- Film poster
- Directed by: Natalia Smirnoff
- Written by: Natalia Smirnoff
- Produced by: Gabriel Pastore
- Starring: Maria Onetto
- Cinematography: Bárbara Álvarez
- Edited by: Natacha Valerga
- Release date: 22 April 2010;
- Running time: 87 minutes
- Country: Argentina
- Language: Spanish

= Puzzle (2010 film) =

2010 Argentine film

Puzzle (Rompecabezas) is a 2010 Argentine drama film directed by Natalia Smirnoff. It was nominated for the Golden Bear at the 60th Berlin International Film Festival.

==Plot==
A middle-aged housewife, Maria del Carmen (Maria Onetto), suddenly finds she has a gift for assembling puzzles. Unbeknownst to her husband (Gabriel Goity) and two college-age sons, she begins practicing for a tournament with a man (Arturo Goetz) she met through an ad in a puzzle shop. The thrill "of a woman discovering her special gift and rejoicing in it" is just one of the surprises in store for Maria, as she starts to look differently at the pieces of her life, and to try new things.

==Cast==
- María Onetto
- Arturo Goetz
- Gabriel Goity
- Henny Trayles
- Mirta Wons

==Reception==
Critical reception to the film was mostly positive, according to reviews cited at IMDb, with the notable exception of V.A. Musetto in the New York Post who said, "If the plot of the Argentine soaper Puzzle seems familiar, that's because it's nearly identical to the story in the French movie Queen To Play." Comparing this film to Lucrecia Martel's The Headless Woman, in which Maria Onetto starred in 2008, Stephen Holden of The New York Times said, "Although Puzzle is a much smaller, less ambitious film without the ominous political subtext of Ms. Martel's masterwork, its story...has implications about sexual inequality in Argentina's middle class." Holden also notes that Smirnoff served as Martel's casting director on the 2008 film.
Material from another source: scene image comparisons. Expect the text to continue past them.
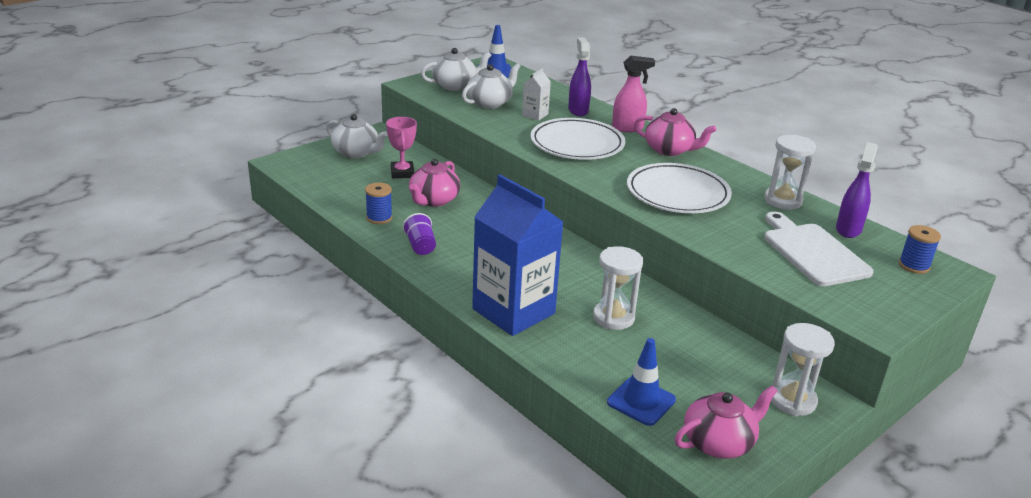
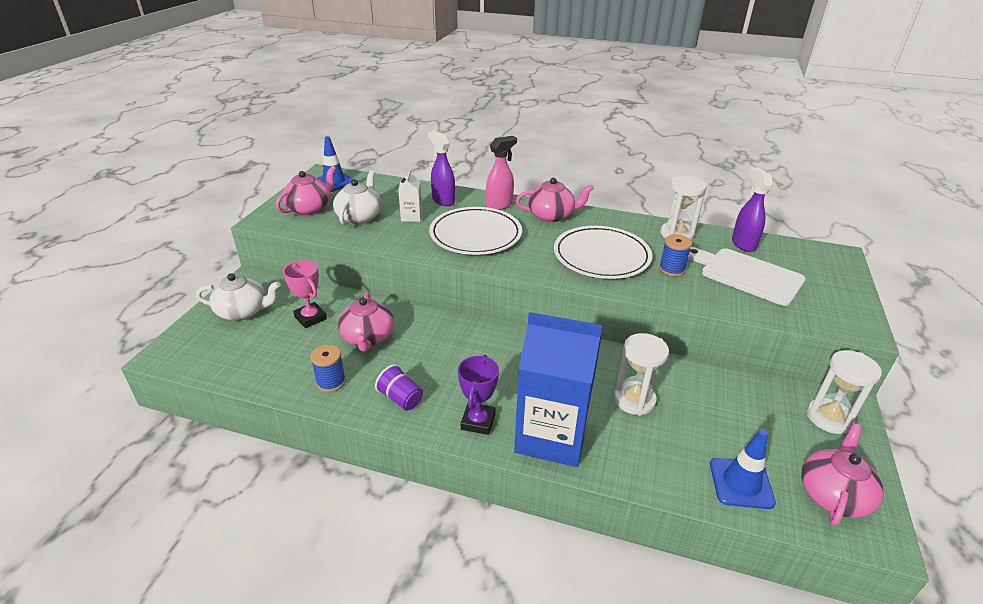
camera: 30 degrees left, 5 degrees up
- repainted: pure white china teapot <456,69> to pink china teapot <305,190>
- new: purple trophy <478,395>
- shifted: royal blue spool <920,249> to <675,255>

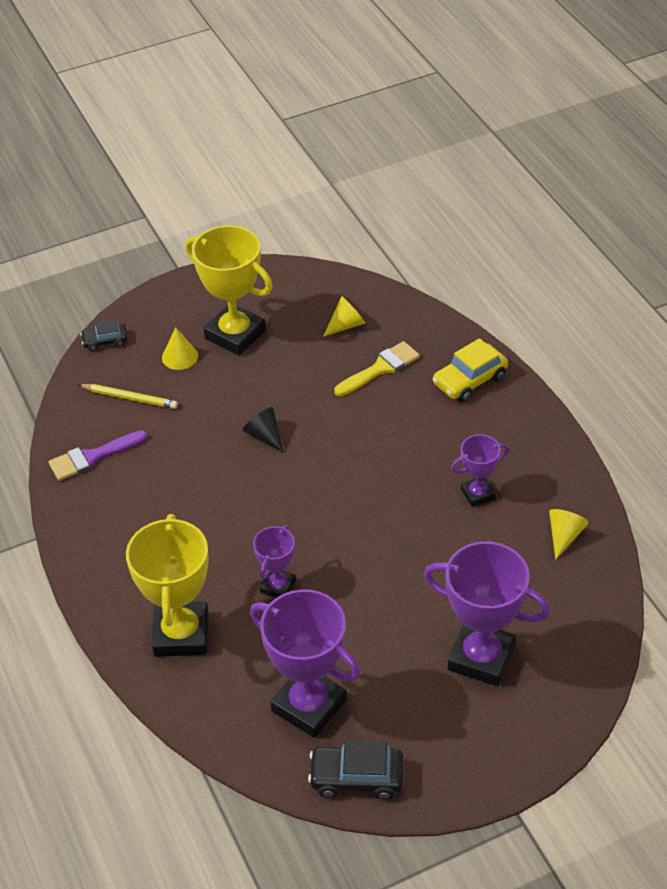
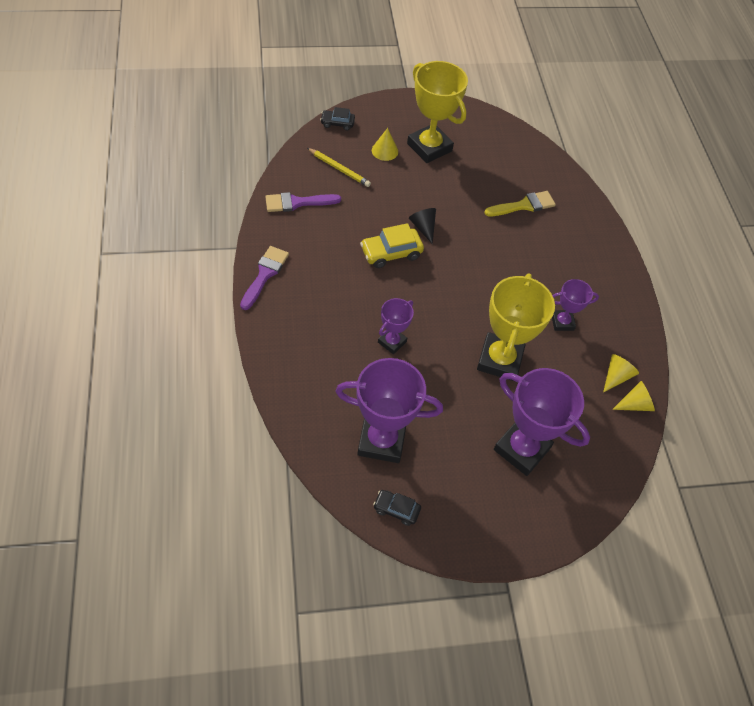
camera: 10 degrees right, 10 degrees up
- new: purple paintbrush <264,278>
- rotated: purple trophy <305,663> = <389,410> 45 degrees counterclockwise
- shifted: yellow automobile <470,370> to <392,245>
- scaled: ebony automobile <356,770> = <397,508> x0.62
- shifted: yellow trophy <167,585> to <516,327>
- shifted: yellow solid cone <344,316> to <633,396>

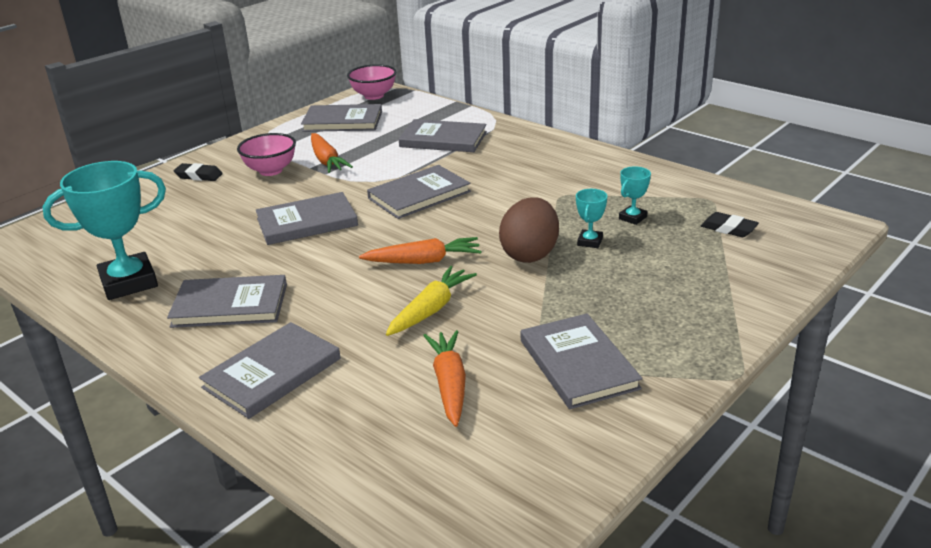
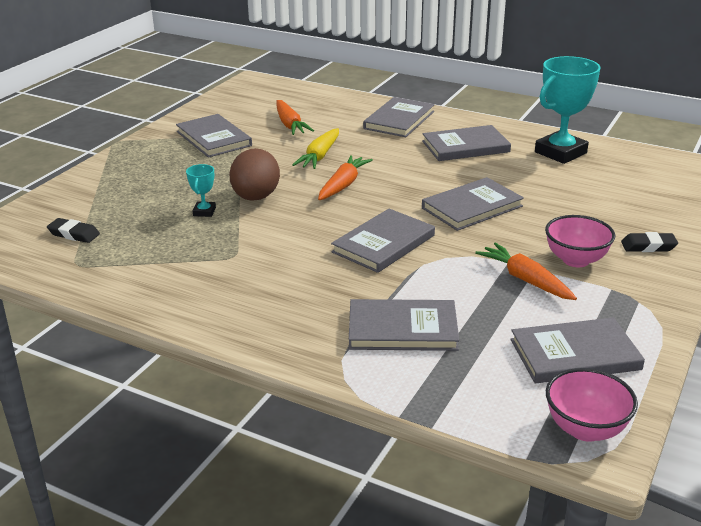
camera: 165 degrees right, 0 degrees up
- rotated: bright orange root vegetable <420,250> = <345,177> 135 degrees clockwise
- gone: aqua trophy <635,195>

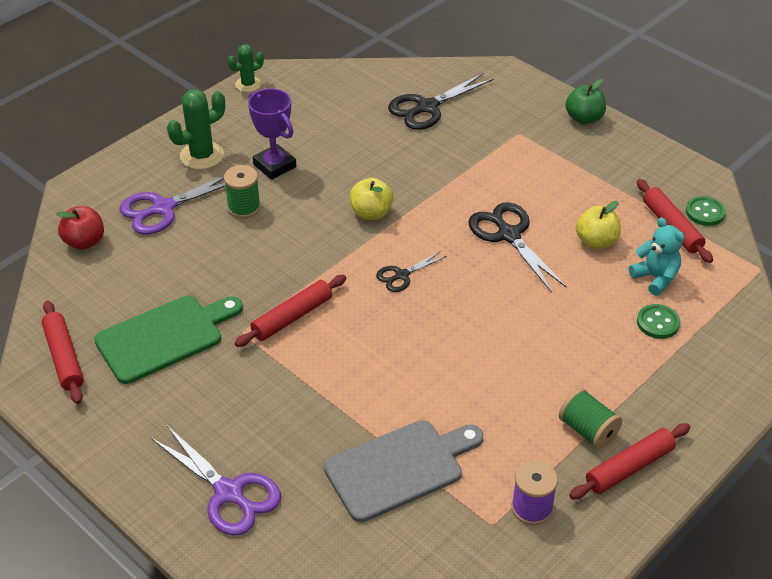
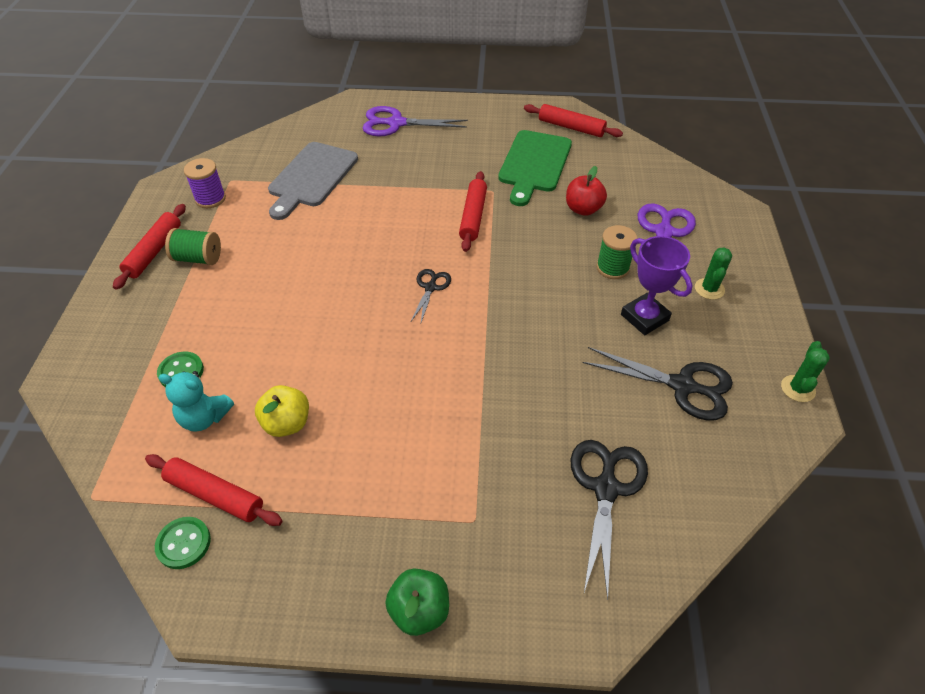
camera: 140 degrees right, 5 degrees up
- shifted: crimson apple <80,228> to <586,191>
- shifted: ebony scissors <517,247> to <658,384>
- rotated: purple trophy <272,134> = <657,285> 45 degrees clockwise
- scaled: emerald cactus <196,129> = <713,273> x0.63
- gone: yellow apple <371,199>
The A.V. Club says, "its conclusion is pleasing and not at all pat, a portrait of a woman who's learned she deserves to keep some things for herself."

==American remake==

An American version has been shot in New York City. The film, directed by Marc Turtletaub, stars Kelly Macdonald, Irrfan Khan, and David Denman, based on a script by Oren Moverman.